Obviously, this is just theoretically because in practice you would use standard sorting algorithms and the bottleneck would probably be the IO.
There are lots of clever approaches (like the priority queue solutions), but one of the simplest things you can do can also be fast and efficient.
If you want the top k of n, consider:
allocate an array of k ints
while more input
perform insertion sort of next value into the array
This may sound absurdly simplistic. You might expect this to be O(n^2), but it's actually only O(k*n), and if k is much smaller than n (as is postulated in the problem statement), it approaches O(n).
You might argue that the constant factor is too high because doing an average of k/2 comparisons and moves per input is a lot. But most values will be trivially rejected on the first comparison against the kth largest value seen so far. If you have a billion inputs, only a small fraction are likely to be larger than the 100th so far.
(You could construe a worst-case input where each value is larger than its predecessor, thus requiring k comparisons and moves for every input. But that is essentially a sorted input, and the problem statement said the input is unsorted.)

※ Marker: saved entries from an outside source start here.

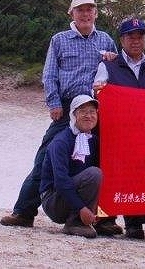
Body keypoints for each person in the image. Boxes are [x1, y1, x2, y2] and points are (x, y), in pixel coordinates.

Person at [0, 0, 121, 236]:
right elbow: (49, 74)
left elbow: (116, 72)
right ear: (71, 13)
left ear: (96, 13)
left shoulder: (106, 40)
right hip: (67, 108)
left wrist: (113, 60)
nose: (85, 14)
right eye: (80, 10)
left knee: (103, 160)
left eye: (89, 10)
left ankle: (104, 219)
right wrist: (54, 103)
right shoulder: (59, 40)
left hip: (96, 109)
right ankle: (24, 211)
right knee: (46, 156)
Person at [93, 17, 145, 241]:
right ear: (121, 40)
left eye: (140, 36)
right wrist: (100, 91)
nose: (136, 40)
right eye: (130, 36)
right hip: (120, 133)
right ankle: (134, 225)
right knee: (129, 176)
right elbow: (97, 94)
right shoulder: (108, 65)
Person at [40, 94, 102, 238]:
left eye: (92, 112)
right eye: (83, 111)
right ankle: (76, 222)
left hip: (72, 195)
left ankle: (91, 220)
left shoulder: (93, 140)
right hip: (54, 200)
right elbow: (61, 181)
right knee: (94, 174)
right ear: (73, 115)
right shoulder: (61, 142)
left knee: (100, 172)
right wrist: (81, 208)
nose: (89, 116)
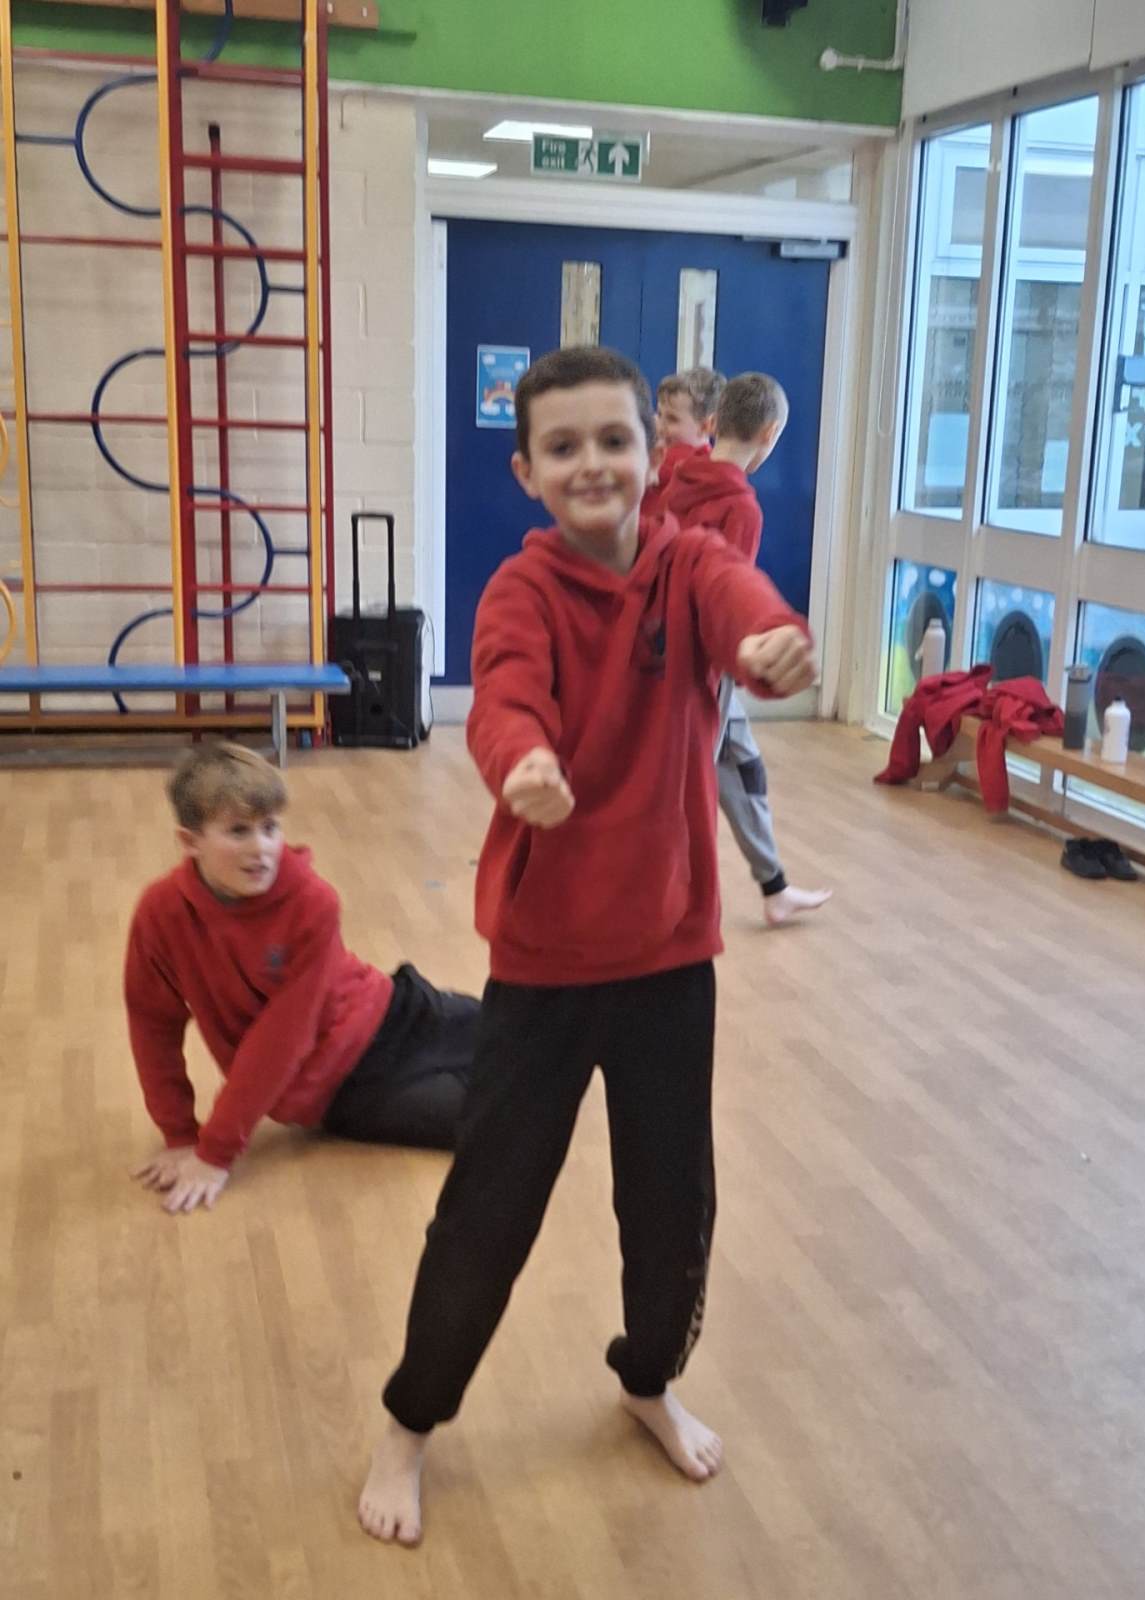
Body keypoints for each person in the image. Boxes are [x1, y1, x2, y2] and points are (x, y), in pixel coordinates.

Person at [357, 346, 817, 1546]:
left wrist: (771, 639)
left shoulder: (688, 562)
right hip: (548, 967)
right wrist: (521, 757)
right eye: (563, 447)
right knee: (491, 1205)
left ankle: (648, 1378)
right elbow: (504, 693)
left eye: (615, 439)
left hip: (669, 955)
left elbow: (741, 603)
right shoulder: (523, 590)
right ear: (527, 471)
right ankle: (410, 1420)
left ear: (655, 453)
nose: (593, 464)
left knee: (673, 1202)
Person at [125, 742, 479, 1214]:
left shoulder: (313, 900)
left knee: (533, 1029)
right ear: (190, 842)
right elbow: (154, 1024)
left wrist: (213, 1149)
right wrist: (183, 1137)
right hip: (344, 1089)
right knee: (504, 1118)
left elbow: (286, 1032)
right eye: (238, 831)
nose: (261, 848)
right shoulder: (160, 914)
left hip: (393, 1012)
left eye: (270, 828)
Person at [665, 372, 832, 926]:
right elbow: (727, 595)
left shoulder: (679, 478)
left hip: (684, 662)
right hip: (703, 672)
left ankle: (774, 887)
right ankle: (665, 901)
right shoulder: (741, 508)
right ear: (770, 433)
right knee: (688, 784)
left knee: (741, 768)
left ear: (713, 423)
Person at [641, 365, 725, 518]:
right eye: (659, 414)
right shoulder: (715, 464)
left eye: (672, 419)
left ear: (707, 425)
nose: (659, 425)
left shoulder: (675, 461)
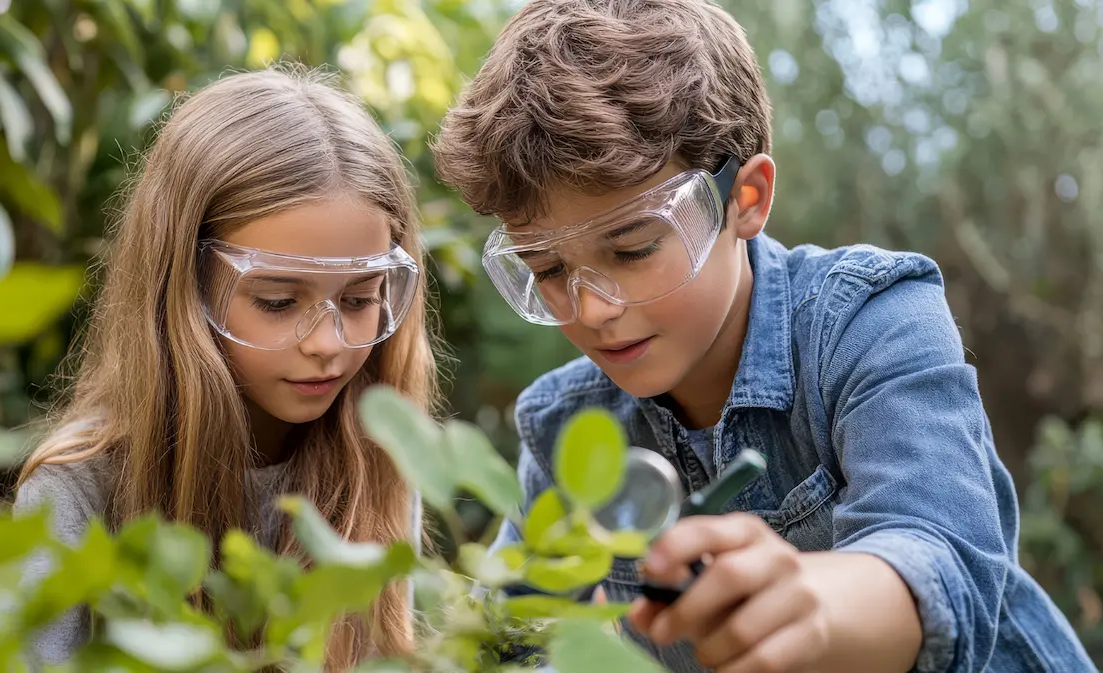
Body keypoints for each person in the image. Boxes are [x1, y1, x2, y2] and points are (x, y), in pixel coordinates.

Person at [432, 1, 1094, 671]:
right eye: (546, 269)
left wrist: (809, 604)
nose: (594, 309)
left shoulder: (871, 321)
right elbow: (504, 639)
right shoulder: (569, 429)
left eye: (632, 248)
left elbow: (940, 557)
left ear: (745, 199)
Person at [14, 66, 438, 671]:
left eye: (359, 298)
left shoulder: (383, 456)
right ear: (183, 287)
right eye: (277, 301)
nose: (326, 343)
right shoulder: (80, 490)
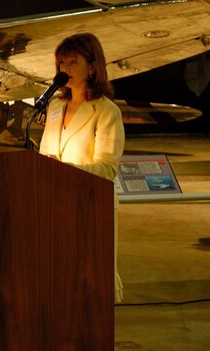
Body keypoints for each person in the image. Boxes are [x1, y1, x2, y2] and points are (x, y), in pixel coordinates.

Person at [38, 32, 125, 303]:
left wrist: (64, 170)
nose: (65, 70)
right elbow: (44, 153)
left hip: (90, 208)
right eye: (61, 63)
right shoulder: (54, 105)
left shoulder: (107, 111)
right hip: (55, 204)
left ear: (92, 67)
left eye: (73, 62)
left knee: (89, 286)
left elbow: (107, 169)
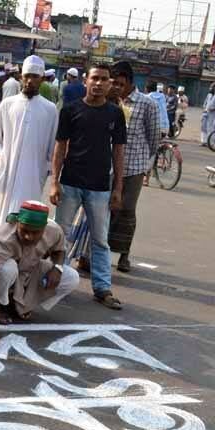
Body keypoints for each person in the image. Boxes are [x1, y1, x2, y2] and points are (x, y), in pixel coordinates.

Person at [51, 63, 126, 310]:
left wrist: (117, 189)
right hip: (70, 182)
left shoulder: (115, 114)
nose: (98, 83)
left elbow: (118, 152)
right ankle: (51, 278)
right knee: (58, 234)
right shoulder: (71, 110)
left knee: (100, 240)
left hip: (99, 187)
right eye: (94, 78)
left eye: (104, 79)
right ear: (86, 81)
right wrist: (54, 182)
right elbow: (60, 147)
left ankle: (102, 288)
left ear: (109, 83)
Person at [0, 201, 79, 347]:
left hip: (30, 271)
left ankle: (22, 306)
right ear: (17, 223)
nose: (28, 237)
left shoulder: (54, 230)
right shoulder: (1, 239)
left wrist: (57, 267)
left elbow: (60, 250)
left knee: (71, 277)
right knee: (8, 269)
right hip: (2, 272)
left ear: (44, 228)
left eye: (35, 233)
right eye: (24, 231)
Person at [0, 55, 58, 238]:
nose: (29, 80)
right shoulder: (7, 104)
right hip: (6, 171)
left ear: (42, 79)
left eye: (35, 76)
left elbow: (52, 146)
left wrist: (46, 170)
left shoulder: (50, 109)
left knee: (25, 215)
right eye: (27, 76)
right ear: (21, 76)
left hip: (33, 175)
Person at [106, 61, 160, 273]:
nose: (116, 87)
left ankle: (123, 255)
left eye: (120, 83)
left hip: (133, 167)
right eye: (114, 83)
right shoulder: (108, 101)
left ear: (130, 82)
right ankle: (96, 254)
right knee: (102, 210)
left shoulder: (147, 104)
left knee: (126, 211)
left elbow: (154, 137)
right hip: (106, 165)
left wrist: (146, 162)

Even the binary-search improvement (to find the insertion point) only cuts the comparisons to ceil(log_2(k)), and unless you special case an extra comparison against the kth-so-far, you're much less likely to get the trivial rejection of the vast majority of inputs. And it does nothing to reduce the number of moves you need. Given caching schemes and branch prediction, doing 7 non-consecutive comparisons and then 50 consecutive moves doesn't seem likely to be significantly faster than doing 50 consecutive comparisons and moves. It's why many system sorts abandon Quicksort in favor of insertion sort for small sizes.
Also consider that this requires almost no extra memory and that the algorithm is extremely cache friendly (which may or may not be true for a heap or priority queue), and it's trivial to write without errors.
The process of reading the file is probably the major bottleneck, so the real performance gains are likely to be by doing a simple solution for the selection, you can focus your efforts on finding a good buffering strategy for minimizing the i/o.
If k can be arbitrarily large, approaching n, then it makes sense to consider a priority queue or other, smarter, data structure. Another option would be to split the input into multiple chunks, sort each of them in parallel, and then merge.